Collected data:
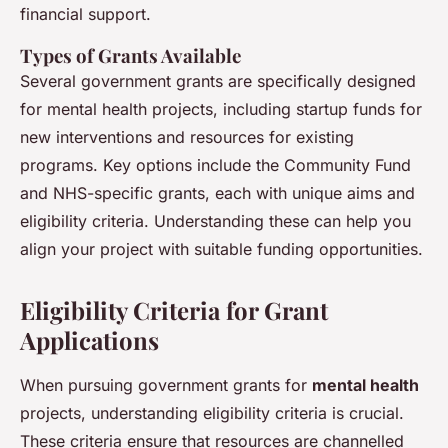
financial support.
Types of Grants Available
Several government grants are specifically designed
for mental health projects, including startup funds for
new interventions and resources for existing
programs. Key options include the Community Fund
and NHS-specific grants, each with unique aims and
eligibility criteria. Understanding these can help you
align your project with suitable funding opportunities.
Eligibility Criteria for Grant
Applications
When pursuing government grants for
mental health
projects, understanding eligibility criteria is crucial.
These criteria ensure that resources are channelled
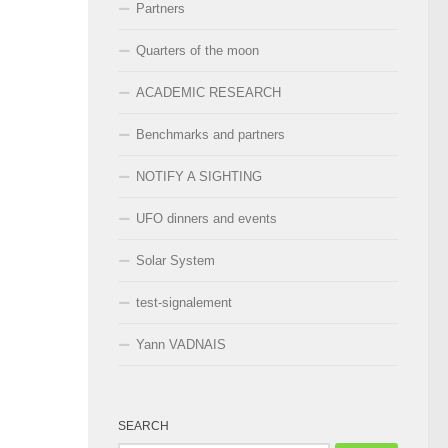
Partners
Quarters of the moon
ACADEMIC RESEARCH
Benchmarks and partners
NOTIFY A SIGHTING
UFO dinners and events
Solar System
test-signalement
Yann VADNAIS
SEARCH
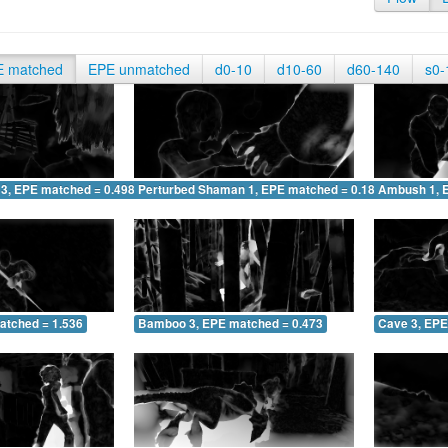
E matched
EPE unmatched
d0-10
d10-60
d60-140
s0-
 3, EPE matched = 0.498
Perturbed Shaman 1, EPE matched = 0.188
Ambush 1, 
atched = 1.536
Bamboo 3, EPE matched = 0.473
Cave 3, EPE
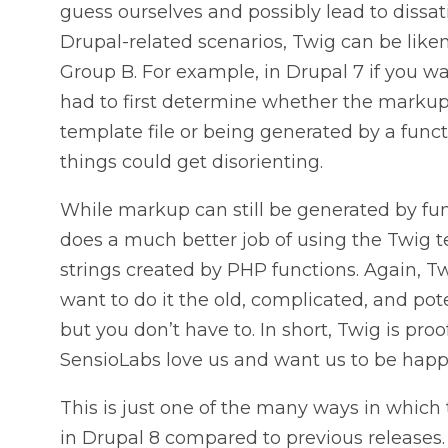
guess ourselves and possibly lead to dissat
Drupal-related scenarios, Twig can be lik
Group B. For example, in Drupal 7 if you 
had to first determine whether the mark
template file or being generated by a funct
things could get disorienting.
While markup can still be generated by fun
does a much better job of using the Twig 
strings created by PHP functions. Again, Tw
want to do it the old, complicated, and po
but you don’t have to. In short, Twig is pro
SensioLabs love us and want us to be happ
This is just one of the many ways in which
in Drupal 8 compared to previous releases. I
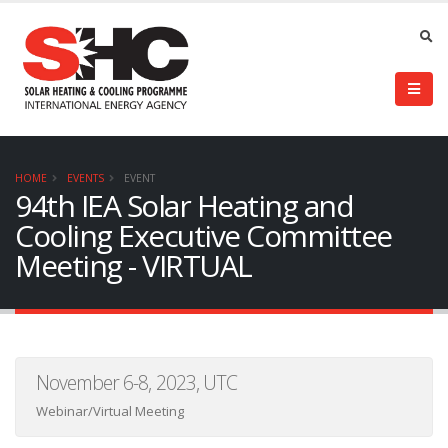
HOME
EVENTS
EVENT
94th IEA Solar Heating and
Cooling Executive Committee
Meeting - VIRTUAL
November 6-8, 2023, UTC
Webinar/Virtual Meeting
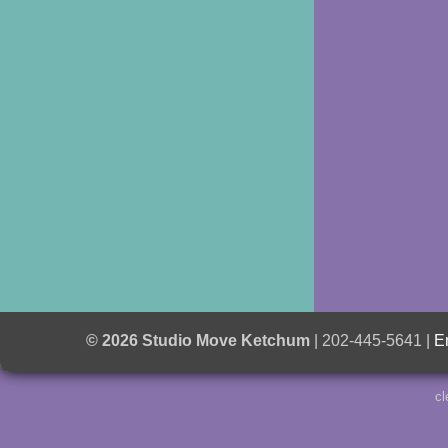
© 2026 Studio Move Ketchum
| 202-445-5641 |
E
cl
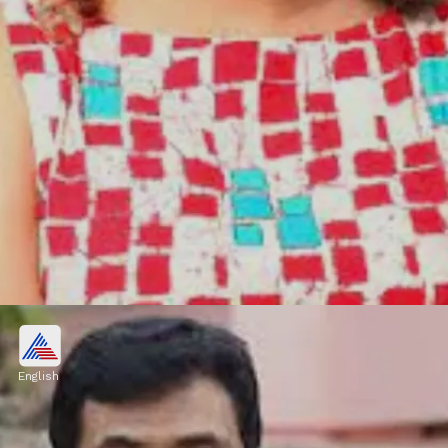
Subi Suresh
Subi Suresh, passed away in Kochi on
English
February 22, 2023, due to liver-related
ailments.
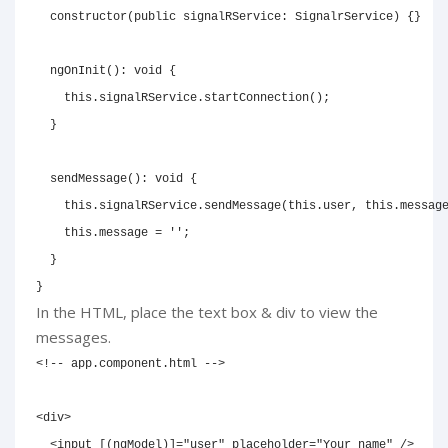
constructor
(
public
 signalRService
:
 SignalrService
)
{
}
ngOnInit
(
)
:
void
{
this
.
signalRService
.
startConnection
(
)
;
}
sendMessage
(
)
:
void
{
this
.
signalRService
.
sendMessage
(
this
.
user
,
this
.
messag
this
.
message 
=
''
;
}
}
In the HTML, place the text box & div to view the
messages.
<!-- app.component.html -->
<
div
>
<
input
[(ngModel)]
=
"
user
"
placeholder
=
"
Your name
"
/>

# Exercise description
Repeat the data exactly. No pictures should appear.

# Response to this task
financial support.
Types of Grants Available
Several government grants are specifically designed
for mental health projects, including startup funds for
new interventions and resources for existing
programs. Key options include the Community Fund
and NHS-specific grants, each with unique aims and
eligibility criteria. Understanding these can help you
align your project with suitable funding opportunities.
Eligibility Criteria for Grant
Applications
When pursuing government grants for
mental health
projects, understanding eligibility criteria is crucial.
These criteria ensure that resources are channelled
Partners
Quarters of the moon
ACADEMIC RESEARCH
Benchmarks and partners
NOTIFY A SIGHTING
UFO dinners and events
Solar System
test-signalement
Yann VADNAIS
SEARCH
E matched
EPE unmatched
d0-10
d10-60
d60-140
s0-
 3, EPE matched = 0.498
Perturbed Shaman 1, EPE matched = 0.188
Ambush 1, 
atched = 1.536
Bamboo 3, EPE matched = 0.473
Cave 3, EPE
guess ourselves and possibly lead to dissat
Drupal-related scenarios, Twig can be lik
Group B. For example, in Drupal 7 if you 
had to first determine whether the mark
template file or being generated by a funct
things could get disorienting.
While markup can still be generated by fun
does a much better job of using the Twig 
strings created by PHP functions. Again, Tw
want to do it the old, complicated, and po
but you don’t have to. In short, Twig is pro
SensioLabs love us and want us to be happ
This is just one of the many ways in which
in Drupal 8 compared to previous releases. I
HOME
EVENTS
EVENT
94th IEA Solar Heating and
Cooling Executive Committee
Meeting - VIRTUAL
November 6-8, 2023, UTC
Webinar/Virtual Meeting
© 2026 Studio Move Ketchum
| 202-445-5641 |
E
cl
Subi Suresh
Subi Suresh, passed away in Kochi on
English
February 22, 2023, due to liver-related
ailments.
constructor
(
public
 signalRService
:
 SignalrService
)
{
}
ngOnInit
(
)
:
void
{
this
.
signalRService
.
startConnection
(
)
;
}
sendMessage
(
)
:
void
{
this
.
signalRService
.
sendMessage
(
this
.
user
,
this
.
messag
this
.
message 
=
''
;
}
}
In the HTML, place the text box & div to view the
messages.
<!-- app.component.html -->
<
div
>
<
input
[(ngModel)]
=
"
user
"
placeholder
=
"
Your name
"
/>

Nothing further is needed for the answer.